TASK GOAL
Omit every picture and output the rest of the records exactly as they are.
★ ★ ★ ★ ★
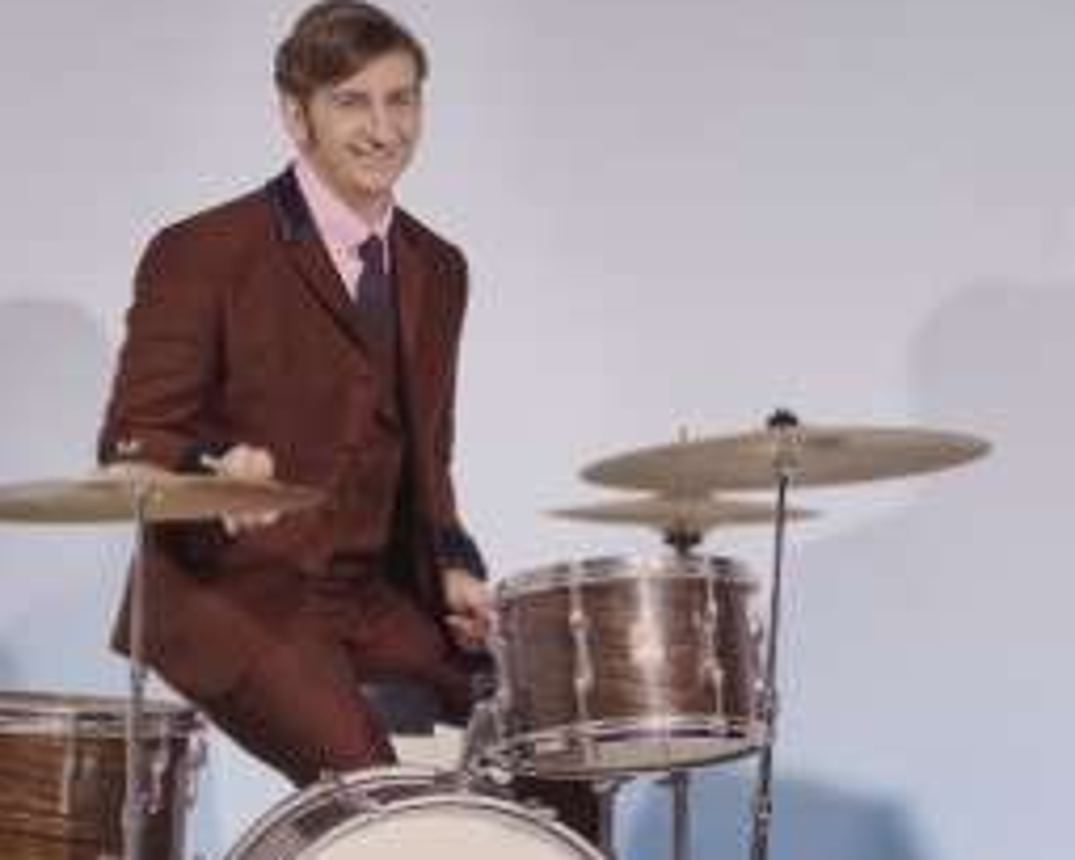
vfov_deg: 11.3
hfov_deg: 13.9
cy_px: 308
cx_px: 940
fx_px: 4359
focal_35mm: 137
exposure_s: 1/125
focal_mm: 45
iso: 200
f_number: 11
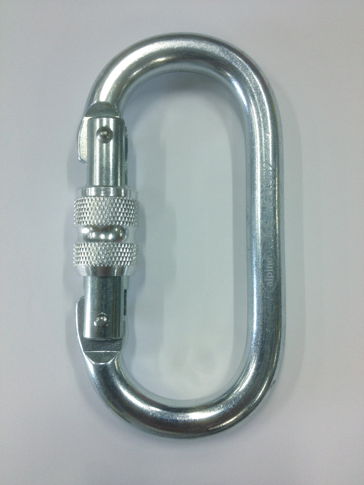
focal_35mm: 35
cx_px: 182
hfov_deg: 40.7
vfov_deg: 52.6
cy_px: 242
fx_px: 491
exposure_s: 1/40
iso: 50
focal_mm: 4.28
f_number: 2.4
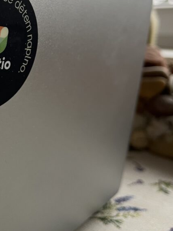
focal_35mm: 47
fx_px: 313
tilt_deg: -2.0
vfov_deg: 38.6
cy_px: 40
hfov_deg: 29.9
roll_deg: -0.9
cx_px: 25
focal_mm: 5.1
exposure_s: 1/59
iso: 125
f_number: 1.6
★ ★ ★ ★ ★
SOLUTION TO THE PROBLEM
vfov_deg: 11.3
hfov_deg: 13.9
cy_px: 308
cx_px: 940
fx_px: 4359
focal_35mm: 137
exposure_s: 1/125
focal_mm: 45
iso: 200
f_number: 11
focal_35mm: 35
cx_px: 182
hfov_deg: 40.7
vfov_deg: 52.6
cy_px: 242
fx_px: 491
exposure_s: 1/40
iso: 50
focal_mm: 4.28
f_number: 2.4
focal_35mm: 47
fx_px: 313
tilt_deg: -2.0
vfov_deg: 38.6
cy_px: 40
hfov_deg: 29.9
roll_deg: -0.9
cx_px: 25
focal_mm: 5.1
exposure_s: 1/59
iso: 125
f_number: 1.6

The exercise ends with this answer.